Lechuguilla Mysteries of the past should be left alone; otherwise, they may awaken danger. Using that well-known idiom, Dame Agatha pens another whodunit, wherein a young married woman's infatuation with an old, stately English house translates into buried secrets and impending murder.Having already read Christie's novel and concluded that this story was not quite as good as some of her other works, I watched the BBC adaptation of "Sleeping Murder", not expecting a lot. The film, like the book, gets off to a slow, tedious start. The plot gets better as it plods along. Toward the end, Director John Davies injects some needed suspense. The screenplay is a bit talky. Acting is adequate. I especially like Joan Hickson as Jane Marple who delightfully meddles in the business of a newlywed couple, and who naturally is a step, or several steps, ahead of everyone else in solving the crime.The story is not dependent on majestic scenery or unusual visual perspective, so that cinematography is fairly unimportant. But sets are important here, and so the filmmakers have given adequate attention to production design and costumes. Overall, they have done a good job with a Christie story that is relatively weak, and thus rendered a film that is reasonably entertaining.

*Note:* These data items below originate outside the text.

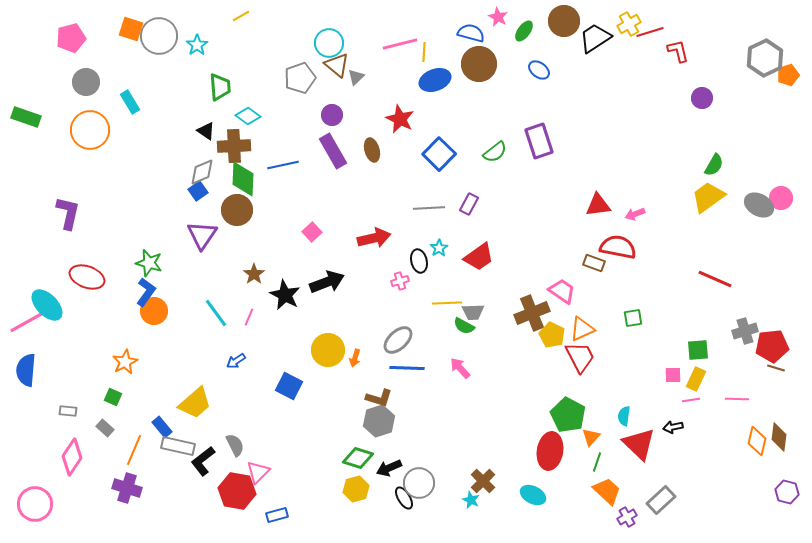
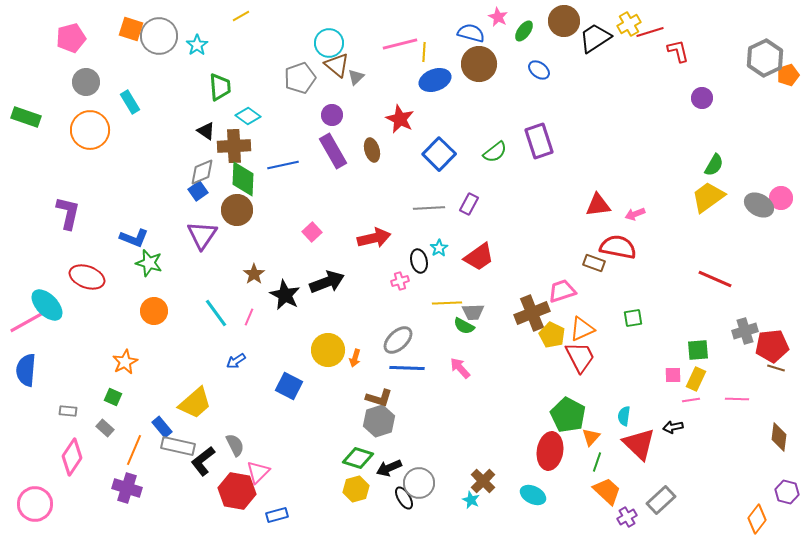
pink trapezoid at (562, 291): rotated 52 degrees counterclockwise
blue L-shape at (146, 292): moved 12 px left, 54 px up; rotated 76 degrees clockwise
orange diamond at (757, 441): moved 78 px down; rotated 24 degrees clockwise
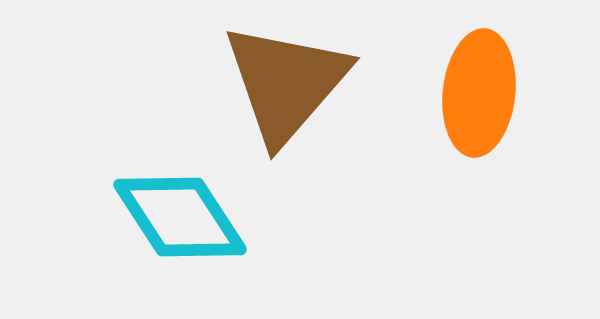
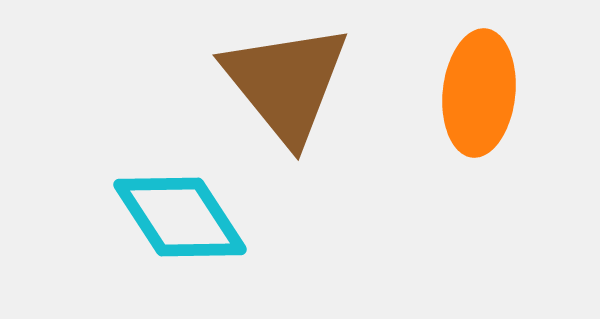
brown triangle: rotated 20 degrees counterclockwise
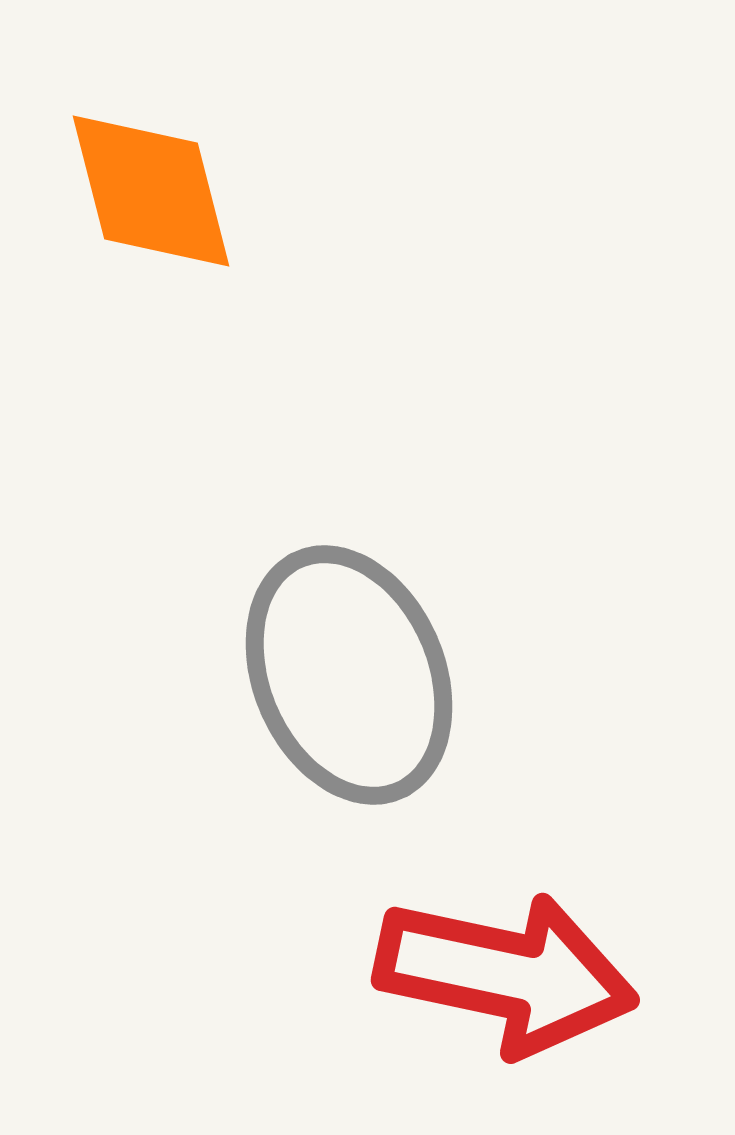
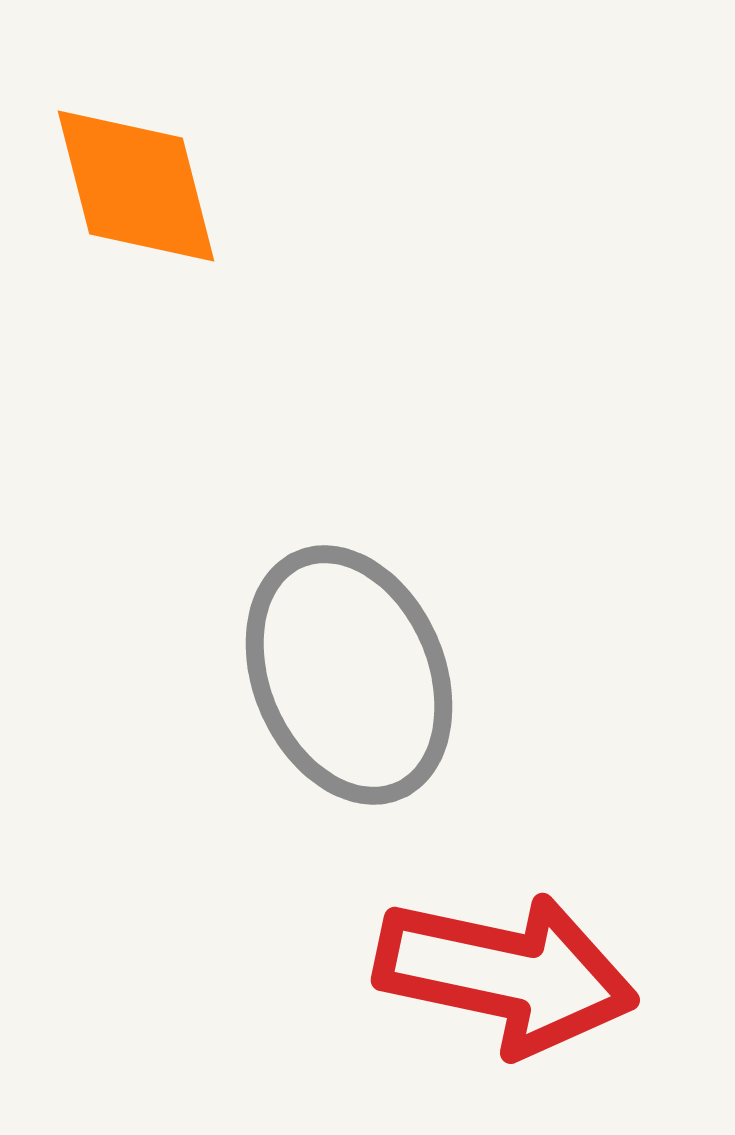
orange diamond: moved 15 px left, 5 px up
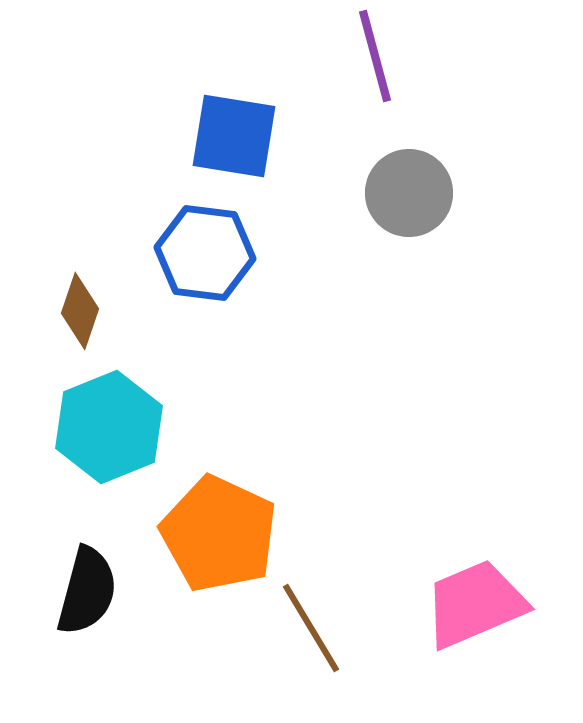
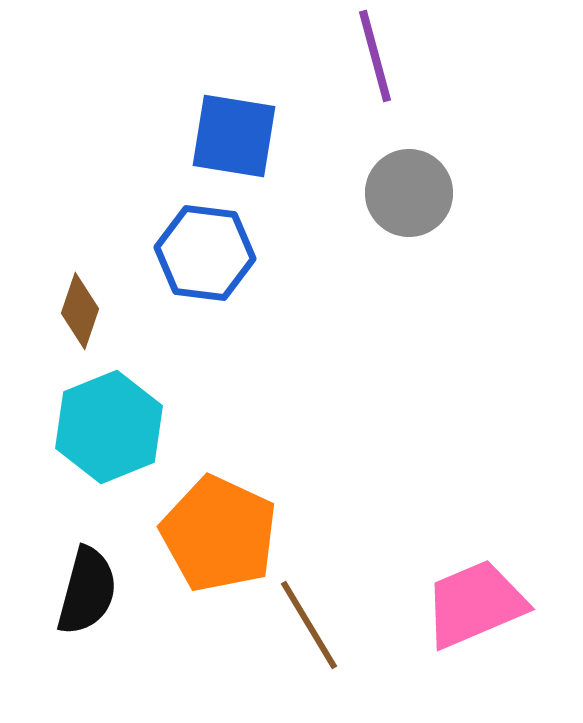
brown line: moved 2 px left, 3 px up
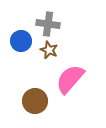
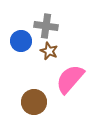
gray cross: moved 2 px left, 2 px down
brown star: moved 1 px down
brown circle: moved 1 px left, 1 px down
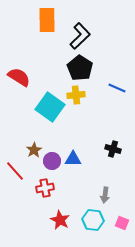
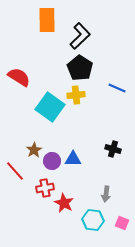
gray arrow: moved 1 px right, 1 px up
red star: moved 4 px right, 17 px up
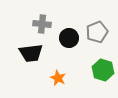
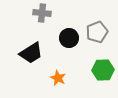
gray cross: moved 11 px up
black trapezoid: rotated 25 degrees counterclockwise
green hexagon: rotated 20 degrees counterclockwise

Flippitygibbit 'Sleeping Murder' keeps rolling around on afternoon BBC television, and I have been drawn into the story twice so far. I don't like Miss Marple, so perhaps that is why I find this a decent story - I can't compare it to the books, and the world's oldest detective only crops up every now and again to explain the plot to the newlywed couple. I love the idea of Gwenda subconsciously buying a house from her past, and the details she uncovers, such as the pattern of the wallpaper in the cupboard and the steps in the garden. The history in the house, and the subsequent family tree research, had me hooked. The 'whodunnit' wasn't exactly taxing - just look for the most dubious character, battling with a bad case of pantomime villain - but the unravelling of the clues kept me interested (just about - at times this felt like an epic, instead of an installment of a detective series). The setting, period detail, and characters were all evocative of a storybook version of an era gone by. Perfect Sunday afternoon fodder.